Components AI can generate:
- User service
- Payment processor
- Email sender
- Database queries
What AI can't decide:
- Should these be microservices or monolith?
- What are the failure modes?
- How does this scale?
- What are the security boundaries?
3. Trade-off Decisions
Every real decision involves trade-offs AI can't evaluate:
"Should we use Postgres or MongoDB?"
AI answer: "Here are pros and cons of each..."

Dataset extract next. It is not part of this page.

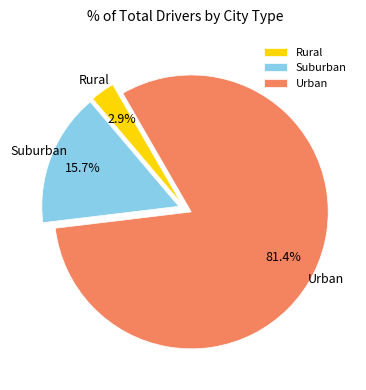

Rank the categories by value from lowest to highest.

Rural, Suburban, Urban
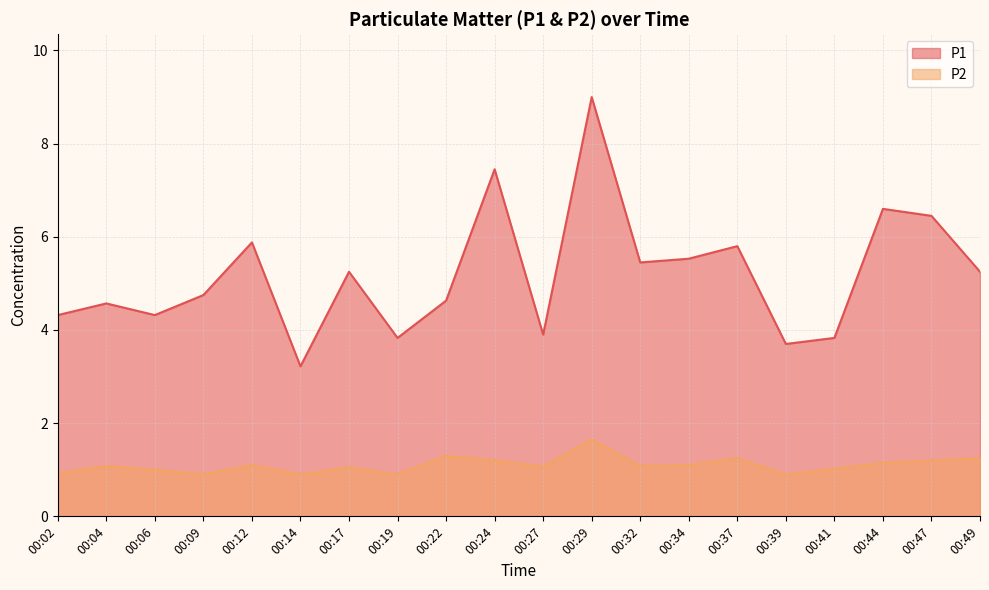

At which category does P2 reach its first local valley?

00:09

Real answer requires knowing:
- Team's existing expertise
- Current infrastructure
- Future scaling needs
- Compliance requirements
- Budget constraints
- Timeline pressure
4. Domain Knowledge
AI knows programming. It doesn't know your business:
// AI generates valid code
if (order.total > 10000) {
requireApproval(order);
}
// But doesn't know:
// - This threshold is from SOX compliance
// - It used to be $5000 before Q3 audit
// - Legal is reviewing whether crypto payments count
// - The mobile app has a different threshold (bug)
The New Development Workflow
Here's how I see development evolving:
Before (Coding-First)
- Get requirements
- Write code
- Write tests
- Code review
- Deploy
After (Understanding-First)
- Get requirements
- Explore existing codebase (AI-assisted)
- Identify affected systems (AI-assisted)
- Design integration approach (human)
- Generate implementation (AI-assisted)
- Verify fits architecture (human)
- (AI-assisted)
The AI steps save time. The human steps prevent disasters.
What We're Building For This Future
Our platform is designed for the understanding-first workflow:
// 1. Explore: What exists?
const features = await discoverFeatures(workspaceId);
// Returns auto-clustered features from code graph
// 2. Understand: How does it work?
const callGraph = await getSymbolCallGraph('processPayment');
// Returns full call tree, 10 levels deep
// 3. Identify impact: What changes?
const impact = await analyzeBlastRadius('PaymentService');
// Returns affected files, tests, features
// 4. Generate: With full context
await claude.chat({
messages: [systemPrompt, ...contextFromTools, userRequest],
tools: mcpTools // 60+ specialized code tools
});
// AI generates code that fits existing patterns
Skills That Will Matter
Rising:
- System design and architecture
- Code review and quality assessment
- Requirement clarification
- Codebase navigation
- Integration thinking
Declining:
- Syntax memorization
- Boilerplate writing
- Documentation writing (will be generated)
- Simple debugging (AI catches obvious issues)
Constant:
- Problem solving
- Domain expertise
- Team collaboration
- Production operations
The Bottom Line
AI doesn't replace developers. It changes what they do.
The future belongs to developers who can:
- Understand complex systems quickly
- Design architectures that scale
- Evaluate AI output for quality and fit
- Navigate large codebases confidently
Code generation is solved. Code understanding is the next frontier.
That's why we're building tools for understanding, not just generation. The developers who thrive will be the ones who can see the whole system — and AI tools that provide that visibility will be essential.